- Born: Toronto, Ontario, Canada
- Education: University of Toronto (MD)
- Occupations: Clinician-scientist, endocrinologist, professor
- Known for: Genetic discoveries in lipid disorders; development of DNA tests for familial hypercholesterolemia; translation of genomics into clinical care
- Awards: Fellow of the Royal Society of Canada; Canadian Medical Hall of Fame

= Robert Hegele =

Robert A. Hegele is a Canadian clinician-scientist and endocrinologist. He is Distinguished University Professor in the Departments of Medicine and Biochemistry at Western University, where he also holds the Jacob J. Wolfe Distinguished Medical Research Chair in Human Gene Function and directs the London Regional Genomics Centre. He is internationally recognized for his work in identifying the genetic basis of inherited lipid disorders and translating those discoveries into clinical care, including the development of diagnostic DNA testing and the early adoption of novel cholesterol-lowering therapies.

== Early life and education ==
Hegele was born in Toronto, Ontario, to immigrant parents who emphasized education. He initially trained in classical piano at Toronto's Royal Conservatory of Music before pursuing a career in medicine. He earned his MD from the University of Toronto in 1981, followed by postgraduate training in internal medicine and endocrinology. He completed four years of postdoctoral training at Rockefeller University and the Howard Hughes Medical Institute, specializing in cholesterol metabolism and human genetics.

== Career ==
Hegele began his academic career at the University of Toronto and St. Michael's Hospital before moving to Western University in 1997. At Western's Schulich School of Medicine & Dentistry, he was appointed Distinguished University Professor and also leads a lipid clinic at London Health Sciences Centre's University Hospital. He is the founding director of the London Regional Genomics Centre at Robarts Research Institute and holds both the Jacob J. Wolfe Distinguished Medical Research Chair in Human Gene Function and the Martha G. Blackburn Chair in Cardiovascular Research.
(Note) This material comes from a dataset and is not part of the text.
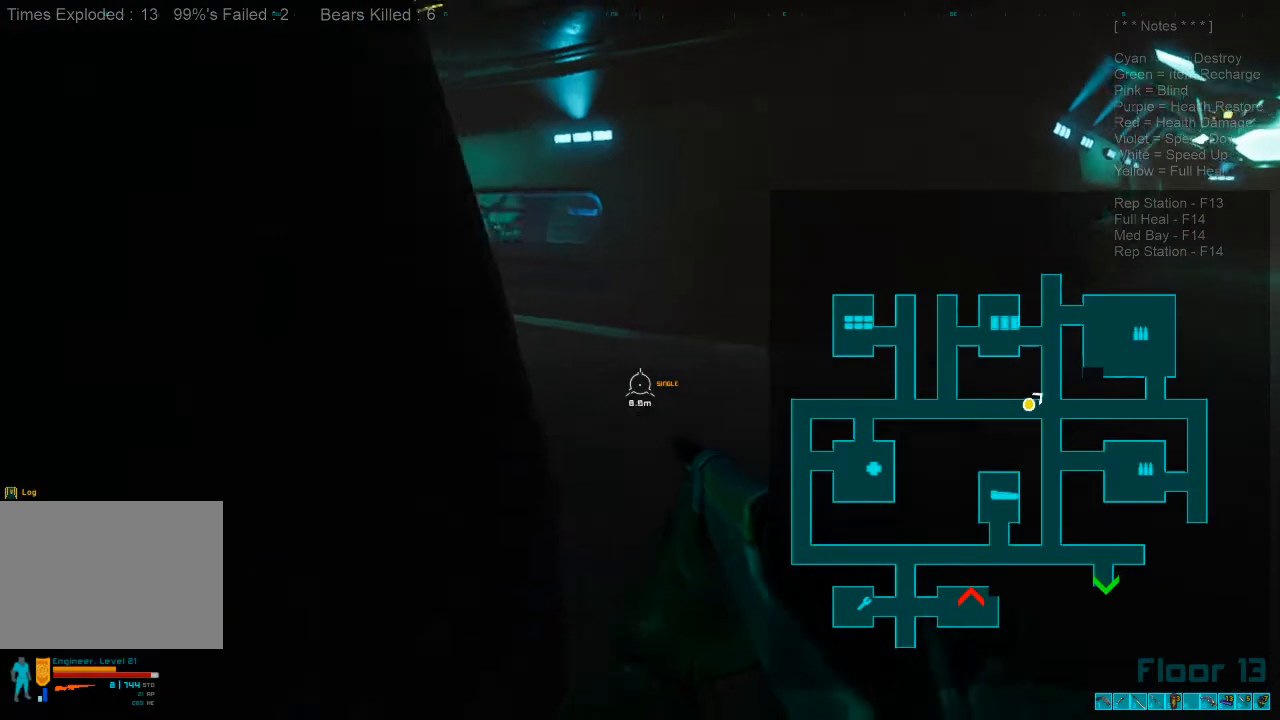
{"keys": ["shift", "w"], "mouse": [], "events": [[466, "shift", "down"]]}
Hegele's Lipid Genetics Clinic serves over 2,400 patients and has been a central site for pioneering clinical care and research in inherited metabolic disorders. He remains clinically active, often emphasizing that patient interaction continues to inform and drive his research.

== Research contributions ==
Hegele is internationally recognized for his work in the genetics of lipid metabolism. His laboratory has identified the genetic basis for over twenty inherited disorders, including familial hypercholesterolemia, familial partial lipodystrophy, hepatic lipase deficiency, and a novel type 2 diabetes variant among the Oji-Cree population.

He developed diagnostic DNA tests for familial lipid disorders that are now used widely in Canada and internationally. These tests, funded by Ontario's public health system, allow for early diagnosis and targeted treatment, especially in high-risk families.

Hegele also led early clinical trials for multiple novel cholesterol- and diabetes-lowering drugs, including rosuvastatin, sitagliptin, evolocumab, inclisiran, and evinacumab. Several of these treatments became standard therapies following successful testing in his clinic. He has authored more than 1,000 peer-reviewed papers, and his work has been cited over 100,000 times.

In addition to laboratory work, Hegele has contributed to national clinical practice guidelines on cholesterol, blood pressure, and diabetes, and has participated in the development of international consensus documents on familial hypercholesterolemia and hypertriglyceridemia.

== Awards and honors ==
Hegele has received numerous honors throughout his career:
- Elected Fellow of the Royal Society of Canada (2025), for pioneering research in the genetics of lipid disorders and its clinical applications.
- Inducted into the Canadian Medical Hall of Fame (2026), for his transformative work on inherited lipid disorders.
- Recipient of the FH Foundation’s Pioneer Award (2020), the first Canadian to be recognized for contributions to familial hypercholesterolemia research and care.
- W. Virgil Brown Distinguished Achievement Award from the National Lipid Association (2024), for lifetime achievement in lipidology.
- George Lyman Duff Memorial Lecture Award from the American Heart Association (2019), for contributions to atherosclerosis research.

He is also a Fellow of the Canadian Academy of Health Sciences and the American Heart Association.

== Personal life ==
Hegele has cited family experiences with heart disease as an early motivator for his research. His daughter, Charlotte Hegele, is a Canadian television and stage actress.